Stars of Fortune (The Guardians Trilogy, #1)(97)
Then she was on the promontory with him, as she’d been in dreams.
“Stay behind me, or I swear I’ll send you back.” He pulled her against him. “Whatever happens, stay behind me.” His mouth crushed down on hers in a kiss as full of heat as the flight. “I love you,” he said, then turned to call the storm.
She thought she knew. She’d dreamed it, hadn’t she? Again and again. But she hadn’t known what he could call, what he could rule, what he could risk.
Power shook the air, the ground, and the sea below as he lifted his arms.
“In this place, in this hour, I call upon all worlds of power. What you are, bring to me across the land, across the sea, to rise and rage with furious might and rid the world of this blight. Roar the thunder!”
It boomed like cannon fire.
“And with your voice rip them asunder. Hot blue flames of lightning spears.”
It tore out of the sky, electric blue and blinding.
“To burn all darkness that appears.
“Whirl wind across their flight and send them spinning into the night. Pour the rain in white-hot flood and drown them in their own black blood.”
She’d fallen to her knees, rocked by what he unleashed. The wind shrieked around her, tore at her clothes even as the wild rain plastered them to her skin.
Through the gale she could see flashes below—the bottles with their blinding light exploding, the slashing lights, then sudden strikes of lightning.
And hundreds, perhaps thousands of those winged bodies spinning, tumbling, falling with screams that rang in her ears.
And yes, he was the storm. He burned as blue and hot as the lightning he called, arms raised high, that wild light flaming from his fingertips.
Even through the deluge, she tasted triumph. They were beating back the dark.
And Nerezza rode through the storm.
Her hair flew black as the night in the wind. Her eyes glowed through the dark, full of hate and fury and terrible power.
She rode a three-headed beast with snapping jaws, long, flicking tongues.
On a peal of laughter, she batted a spear of lightning aside, grabbed another and hoisted it like a lance.
“Do you think your puny powers can stop me?” Her voice boomed, like the thunder. The taste of triumph iced into fear.
“I am a god. I rule the dark, and your light is nothing but a dying flame against my power. I will drink your blood, sorcerer, and suck the seer’s mind empty.”
She glanced down when the light exploded below.
“And when I’m done, I’ll cut the others to pieces for my hounds to feast on. Give me the star, and live.”
His answer was to fling another blue bolt, one that singed the scales of the beast she rode. It shrieked and reared up in pain.
“Then die, and when I feed on you, I’ll simply take what’s mine.”
The lightning turned black in her hand. When she shot it toward Bran, Sasha cried out, the sound smothered by the storm. He pushed a wall of light against it, and the clash had even the rocks trembling.
It hurt him. She felt his pain, felt some of the power he wielded drain. One of those tongues slashed out, barely missed his heart. The effort to block it had him staggering.
“I can’t hold her, Sasha. I need to send you down. Tell Sawyer—”
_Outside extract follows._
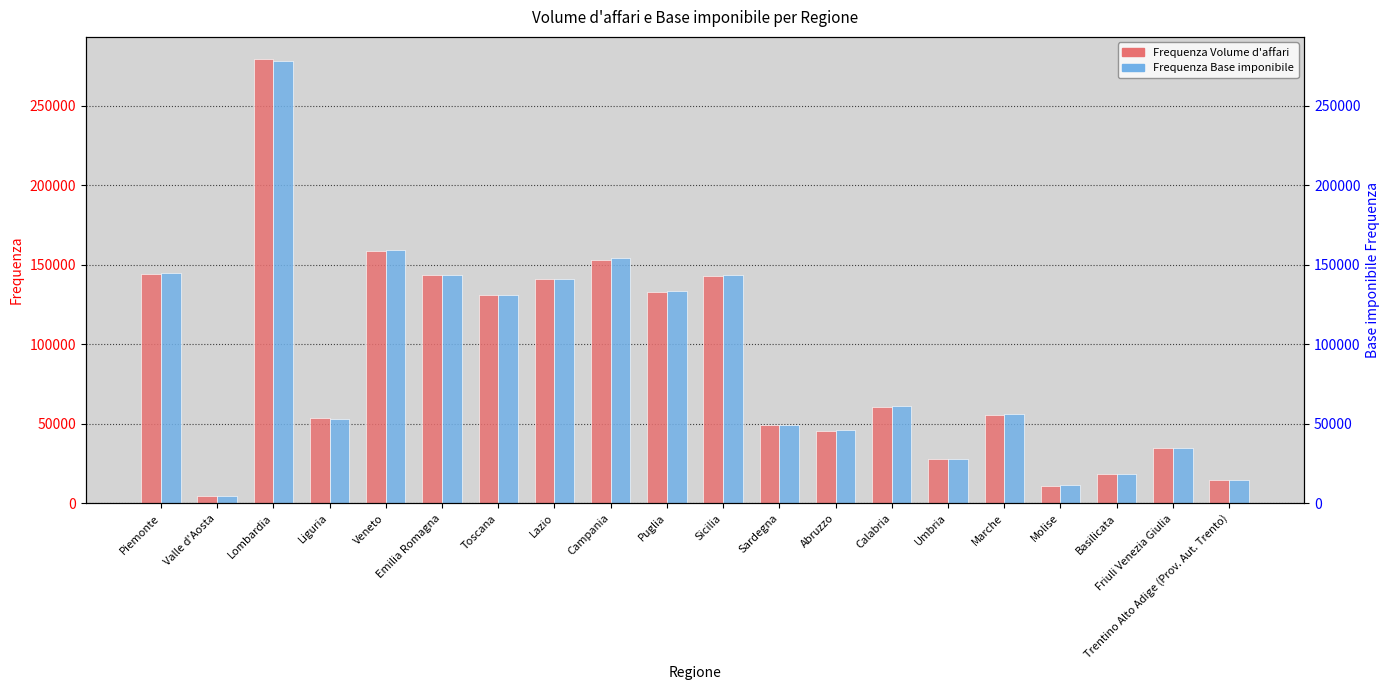

Reading left to right, what are all the values shown in this chart?

Frequenza Volume d'affari: Piemonte=144488	Valle d'Aosta=4812	Lombardia=279398	Liguria=53718	Veneto=158718	Emilia Romagna=143589	Toscana=130925	Lazio=140928	Campania=153285	Puglia=132946	Sicilia=142861	Sardegna=49108	Abruzzo=45670	Calabria=60621	Umbria=27971	Marche=55717	Molise=11181	Basilicata=18493	Friuli Venezia Giulia=34535	Trentino Alto Adige (Prov. Aut. Trento)=14745
Frequenza Base imponibile: Piemonte=144892	Valle d'Aosta=4877	Lombardia=278289	Liguria=53289	Veneto=159475	Emilia Romagna=143456	Toscana=131242	Lazio=140914	Campania=154269	Puglia=133600	Sicilia=143624	Sardegna=49579	Abruzzo=45822	Calabria=61164	Umbria=28131	Marche=56112	Molise=11228	Basilicata=18668	Friuli Venezia Giulia=34742	Trentino Alto Adige (Prov. Aut. Trento)=14808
“No!” On a sudden burst, she shoved to her feet. Though he burned against the dark, she flung her arms around him. “Take what I have, what I am. Take it, feel it. Use it. I love you. Feel it.”
Sasha threw herself open, poured everything she was out for him. She knew his power, the breadth and depth of it, and his courage, his fear—but only for her. Just as she knew Nerezza’s contempt, knew what the god would say before the words followed her roar of laughter.
“Love? Only mortals bow to love. It has no power here.”
You’re wrong, Sasha thought, and shut her eyes. It has all the power.
She felt it flood and flash through Bran, clung to him even as she quaked from it. What he hurled out now exploded like the sun. The beast pawed the air as it tried to escape from it. With eyes gone mad, Nerezza tried to drive it forward, but the next blast had it crying out in shocked pain as it tumbled toward the sea.
Dazed, Sasha saw Nerezza’s hair go gray as the stones, her face as withered as dried leaves before she swirled the dark around herself and vanished.
Now Sasha’s legs went to water, and she slid bonelessly to the ground. Overhead, the stars blazed back to life, and the moon sailed clear and white.
When Bran dropped down beside her, power still shimmered around him.
“I’m all right.” She groped for his hand, and what they’d made together sang along her skin. “Just need to . . . Get my breath back. You hurt her. She’s gone. You hurt her.”
“We.” He pulled her up, cradled her, pressed his lips to her cheeks, her temples, her mouth. “We. You were right, all along, fáidh. I needed you here. I would have failed without you with me.”
“The others. We need to see if anyone’s hurt.”
“Just hold on to me.”
She linked her arms around his neck. “I will. You can count on it.”
* * *
Blood spread like black shadows on the ground, splashed like dirty rain on blooms and blossoms. The scent of it, of sweat, of scorched grass hung in the air. But everyone Sasha cared about stood—battered, but alive.